19. Scope of agreed activities

A&M Batteries B.V. cannot be required to accept more or different waste materials and/or to perform other or additional activities than those agreed between the parties.

20. Right of dissolution in case of deviations

A&M Batteries B.V. shall have the right to dissolve the agreement in whole or in part by means of written notice to the client in the following cases:

  • if the quantity of waste materials deviates from what has been agreed in the agreement;
  • if the composition of the waste materials deviates from the description referred to in article 3.1 or from the result of the analysis or sampling referred to in article 3.2;
  • if statutory requirements relating to transport, labelling, packaging or similar obligations have not been met.

The client shall be obliged, at the first request of A&M Batteries B.V., to take back the waste materials to which the dissolution relates, unless the parties still conclude a new agreement with regard to these waste materials. The transport of such waste materials shall in that case be at the client’s expense and risk. In addition, the client shall be obliged to reimburse A&M Batteries B.V. for the costs already incurred in the performance of the agreement.

21. New offer after dissolution

A&M Batteries B.V. may make a new offer with regard to the waste materials to which the dissolution relates, but shall not be obliged to do so. Ownership and risk of such waste materials shall only pass to A&M Batteries B.V. once an amended or replacement agreement has been concluded. The provisions of article 5 of these general terms and conditions shall apply to the conclusion of such amended or replacement agreement.

22. Transport, packaging and labelling

The client shall comply with the instructions of A&M Batteries B.V. regarding the manner in which the waste materials must be offered.
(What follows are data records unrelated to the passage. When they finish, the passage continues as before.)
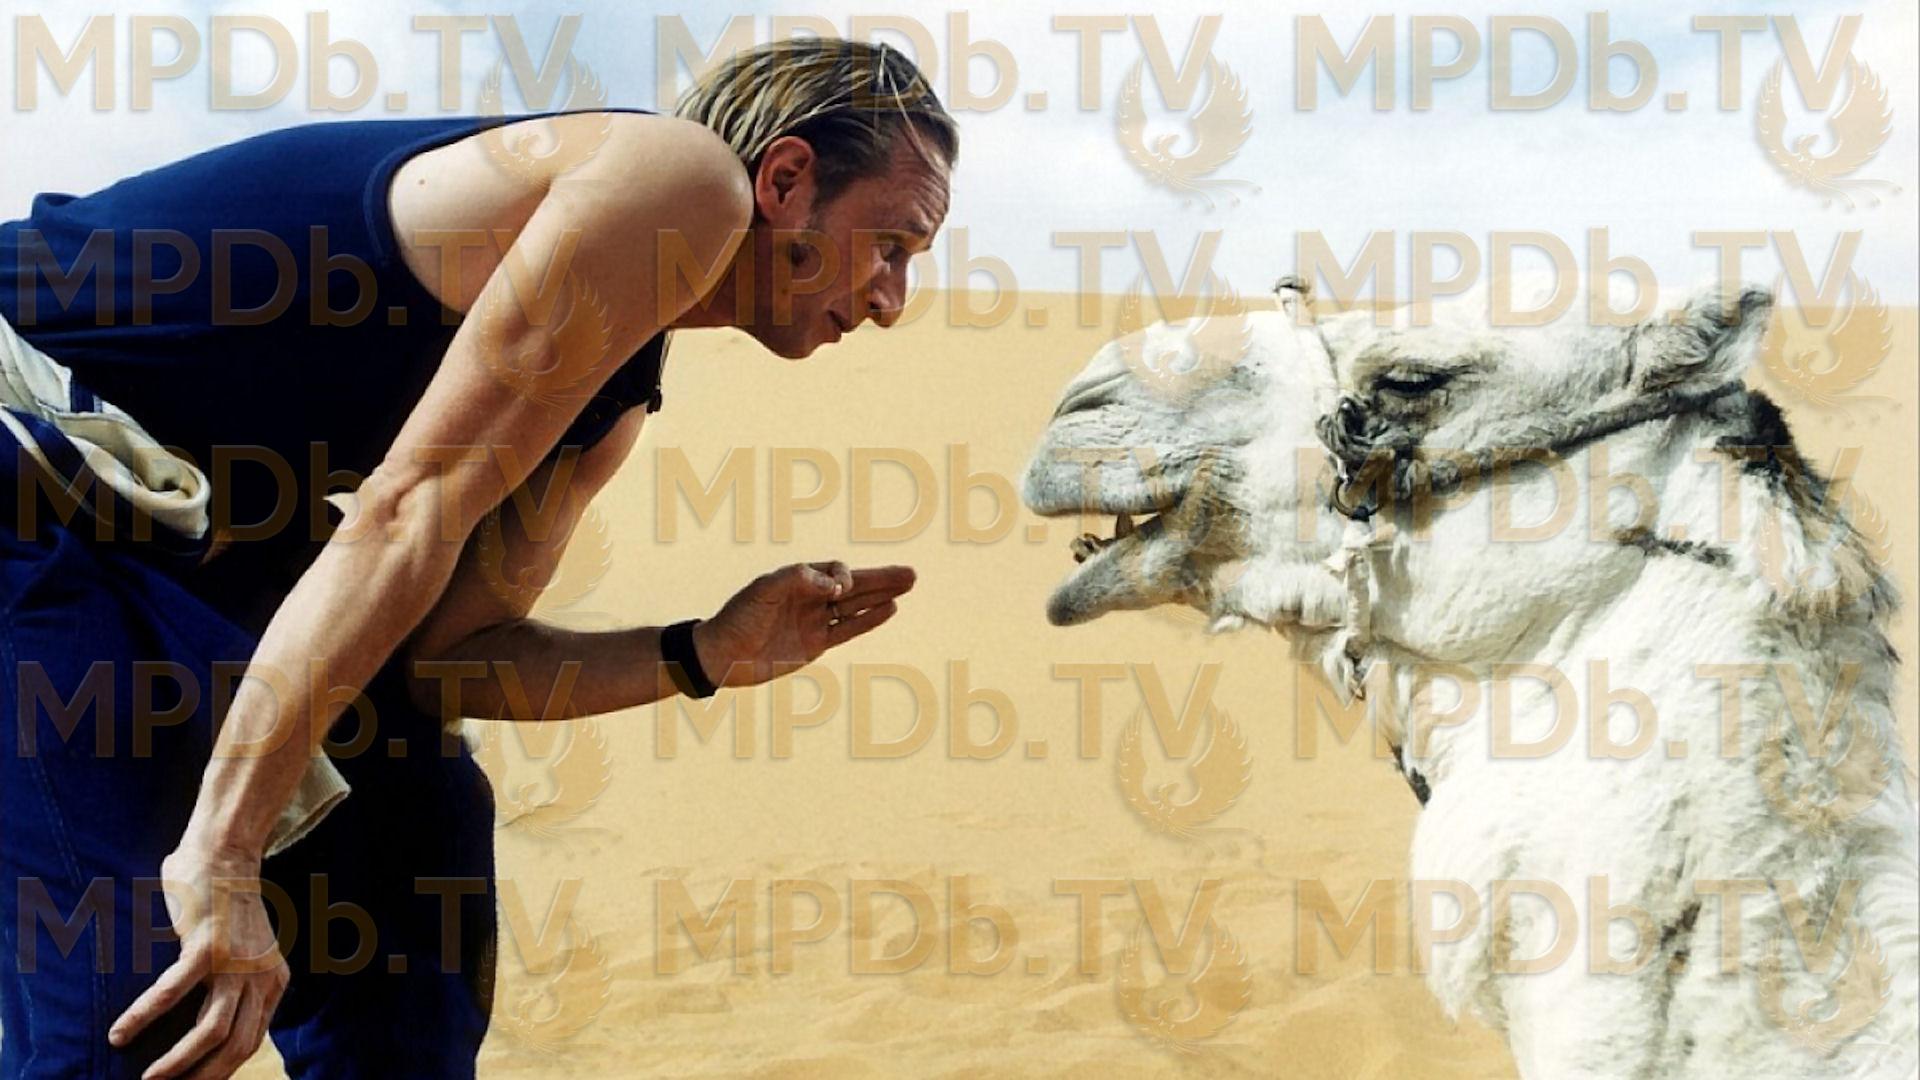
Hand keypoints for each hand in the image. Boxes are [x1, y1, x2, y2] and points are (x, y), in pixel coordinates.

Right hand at [110, 843, 288, 1079]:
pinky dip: (143, 1018)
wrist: (225, 853)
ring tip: (147, 1079)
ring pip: (209, 1032)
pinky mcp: (207, 946)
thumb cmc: (222, 906)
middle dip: (200, 1078)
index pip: (249, 1042)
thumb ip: (232, 987)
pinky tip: (120, 1034)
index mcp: (272, 982)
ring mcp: (236, 963)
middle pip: (234, 1046)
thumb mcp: (240, 952)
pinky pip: (172, 995)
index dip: (221, 1071)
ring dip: (175, 1062)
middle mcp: (261, 976)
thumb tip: (203, 1029)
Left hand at [691, 561, 914, 687]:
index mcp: (798, 579)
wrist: (722, 655)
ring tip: (908, 586)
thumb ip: (798, 580)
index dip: (844, 577)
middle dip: (882, 579)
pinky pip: (848, 630)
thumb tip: (834, 585)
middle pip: (855, 585)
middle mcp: (810, 598)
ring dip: (882, 596)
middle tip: (911, 574)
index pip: (834, 571)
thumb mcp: (763, 591)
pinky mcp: (815, 644)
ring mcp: (815, 621)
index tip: (838, 589)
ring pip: (857, 606)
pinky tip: (889, 610)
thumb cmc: (738, 617)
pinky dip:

If the agreement relates to the collection of waste materials and transport is carried out by or on behalf of A&M Batteries B.V., such transport shall be at the client’s expense. In that case, the transport risk shall be borne by A&M Batteries B.V.

Transport must take place in accordance with statutory requirements and otherwise in the manner agreed between the parties. The client shall ensure that the packaging of the waste materials to be transported complies with statutory requirements and that all legally required information is correctly stated on the packaging and in the transport documents. Transport shall only take place after the client has fulfilled these obligations.

23. Availability of packaging materials

The client shall ensure that the packaging of the waste materials complies with statutory requirements. The packaging shall become the property of A&M Batteries B.V., unless otherwise agreed in writing between the parties.

If A&M Batteries B.V. provides collection containers and/or other packaging materials, the client shall be liable for any damage to or loss of such items. Damage or loss must be reported to A&M Batteries B.V. without delay.

The client may use the collection containers and/or packaging materials made available by A&M Batteries B.V. exclusively for the collection and storage of the waste materials to which the agreement with A&M Batteries B.V. relates.

24. Access to the premises

The client shall comply with all regulations and instructions applicable on the premises of A&M Batteries B.V. Entry to such premises shall be entirely at the client’s own risk. A&M Batteries B.V. shall not be liable for damage to persons and/or goods occurring on its premises, except insofar as such damage is the result of intent or gross negligence on the part of A&M Batteries B.V.

25. Other applicable conditions

In addition to these general terms and conditions, the most recent versions of the following conditions shall also apply:

  • general terms and conditions for the road transport of waste materials;
  • acceptance conditions.

In the event of amendments to these conditions, the parties shall always adhere to the most recent version thereof.

If any provision of the aforementioned conditions conflicts with any provision of these general terms and conditions, the provision of these general terms and conditions shall prevail.